While this doesn't apply to every case, this certainly affected me as a university student:

1. Mandatory online assignments for credit that require a code from a new textbook. (Usually because then the professor doesn't have to grade the assignments.)

2. New editions of textbooks every year, where the order of chapters or questions is shuffled, requiring you to have the latest edition of the textbook in order to do an assigned problem set ("Read Chapter 3, do question 2, 3, 5, 7 on page 148" only applies in the latest edition).

3. Libraries often only have two or three copies of the textbook, and all the students want to access them at the same time (cramming the week before exams).

4. The university library has hours and closes at night.

5. Fewer people buying textbooks leads to textbook publishers increasing per-book costs to cover the fixed costs of a print run, leading to fewer people buying textbooks.

6. Different professors teaching the same course having different preferred textbooks.
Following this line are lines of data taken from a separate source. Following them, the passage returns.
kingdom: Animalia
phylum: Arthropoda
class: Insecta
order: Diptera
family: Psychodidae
Both get listed on the course description, but you don't know which one you should buy until the first day of class.

Oh right, I think a big difference is that in American courses it seems that there is one course textbook, and the assignments are taken from that. Our courses weren't designed around a textbook.

For us, assignments (both problem sheets and essay questions) were written by our tutors. They came with a reading list that would include a selection of relevant articles, books, and textbooks, but there was no single one that you had to use.
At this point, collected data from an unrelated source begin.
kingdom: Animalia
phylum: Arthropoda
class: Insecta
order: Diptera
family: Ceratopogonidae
UK redbrick graduate here. My courses mostly followed textbooks as well. The library usually had enough stock for 10% of the student body to have a copy at any one time.
Librarian here...many university libraries here actually have policies against purchasing textbooks.

The reason being, there is just not enough in the materials budgets to purchase textbooks for every class (especially considering that after a year, many will be "outdated" and need to be replaced) and still have enough money to purchase all the other necessary materials (mostly database subscriptions which cost an arm and a leg, but all the other books they need to purchase as well). However, practically speaking, we can often get copies of individual textbooks on an as-needed basis through interlibrary loan. Usually someone somewhere has a copy, but it's not a solution that can be applied on a university-wide level.

Often a professor will put a copy (that they own) on reserve so it may be used within the library, but those can't be checked out and taken home for use for the entire semester.

Personally, I think it's shameful we don't have a better solution, but that's the state of things here. Many schools are turning toward open educational resources (OER) but it's slow to adopt, because many professors have a favorite textbook and OER texts aren't always of the same quality as mainstream texts. It's a really frustrating situation.